The stock market is holding firm and lower interest rates could keep this rally going, but for now the current upmove is still a rebound rise within the bear market, cautions Mary Anne and Pamela Aden, editors of The Aden Forecast.

Interestingly, in both 1929 and 1987, stocks first dropped about 14%. They then rose between 4.5% - 9.5% and then a collapse followed.

The Dow formed an uptrend since 2009.  This ended up becoming part of a giant wedge formation going back to 2000. Last year the Dow broke below its uptrend and wedge, which were very bearish signs.

Technically, this suggests the Dow could decline to near the bottom side of its mega up-channel, like it did in 2009, which would be around 12,000 as a soft downside target.
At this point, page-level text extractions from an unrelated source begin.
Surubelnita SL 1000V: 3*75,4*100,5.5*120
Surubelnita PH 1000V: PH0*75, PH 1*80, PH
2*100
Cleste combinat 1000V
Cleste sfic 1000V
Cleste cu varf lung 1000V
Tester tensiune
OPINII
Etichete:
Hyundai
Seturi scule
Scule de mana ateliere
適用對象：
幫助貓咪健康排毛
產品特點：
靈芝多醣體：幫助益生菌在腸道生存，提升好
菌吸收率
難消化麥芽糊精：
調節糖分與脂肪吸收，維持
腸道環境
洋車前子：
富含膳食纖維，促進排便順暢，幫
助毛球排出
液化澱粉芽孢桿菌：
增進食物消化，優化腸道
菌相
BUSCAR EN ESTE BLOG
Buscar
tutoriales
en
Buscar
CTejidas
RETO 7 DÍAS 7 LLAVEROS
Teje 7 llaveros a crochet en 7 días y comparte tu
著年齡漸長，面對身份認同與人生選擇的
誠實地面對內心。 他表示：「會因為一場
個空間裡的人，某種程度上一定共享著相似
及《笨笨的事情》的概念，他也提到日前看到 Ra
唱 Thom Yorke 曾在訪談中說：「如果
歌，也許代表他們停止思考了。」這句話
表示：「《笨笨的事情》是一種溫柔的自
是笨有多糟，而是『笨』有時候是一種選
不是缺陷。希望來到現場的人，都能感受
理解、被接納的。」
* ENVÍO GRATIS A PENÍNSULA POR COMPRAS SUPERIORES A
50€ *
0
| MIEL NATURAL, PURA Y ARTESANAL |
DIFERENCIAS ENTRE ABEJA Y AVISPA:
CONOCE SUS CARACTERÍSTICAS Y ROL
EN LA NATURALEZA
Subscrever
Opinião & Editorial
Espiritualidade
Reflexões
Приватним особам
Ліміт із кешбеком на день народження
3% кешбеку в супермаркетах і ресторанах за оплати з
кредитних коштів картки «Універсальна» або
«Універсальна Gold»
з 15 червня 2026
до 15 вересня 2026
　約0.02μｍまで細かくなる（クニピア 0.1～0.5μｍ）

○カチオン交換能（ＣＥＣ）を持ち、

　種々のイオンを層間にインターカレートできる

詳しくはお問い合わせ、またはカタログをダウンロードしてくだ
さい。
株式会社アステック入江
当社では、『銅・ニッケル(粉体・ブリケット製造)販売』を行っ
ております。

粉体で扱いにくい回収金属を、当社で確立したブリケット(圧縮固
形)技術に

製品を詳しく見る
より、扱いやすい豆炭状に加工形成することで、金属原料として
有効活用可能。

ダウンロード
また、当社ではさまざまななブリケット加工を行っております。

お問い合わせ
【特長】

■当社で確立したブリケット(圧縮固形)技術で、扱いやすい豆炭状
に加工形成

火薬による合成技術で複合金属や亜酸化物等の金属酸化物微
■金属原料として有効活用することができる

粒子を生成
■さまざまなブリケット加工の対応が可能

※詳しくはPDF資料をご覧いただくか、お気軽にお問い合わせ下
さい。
If so, that would be a decline of about 34% for the bear market. And interestingly, based on the past 40 bear markets, average bear market declines have been about 30%.

As we’ve often mentioned, the stock market is a leading indicator. It often leads the economy and housing.  For example, stocks fell sharply in 1970, 1974, 2001 and 2007.

These drops all preceded and/or coincided with economic recessions. On the flip side, the huge bull market rise in the 1990s moved in tandem with the tech boom and good economic growth.

And with economic growth struggling worldwide, it would not be surprising if a recession does end up evolving this year.

Yes, the stock market has been rebounding in a ‘contra-trend’ rise. But a bear market remains in force and once this rebound rise is over, stocks will likely fall a lot further.

As long as this is the case, stocks will again head lower. The exception is the Dow Jones Industrials. If it continues holding above 17400, it’ll be looking good and it could be leading the way for the others.

 If so, the market would turn bullish and we’d then buy into the strongest sectors. Meanwhile, stay on the sidelines.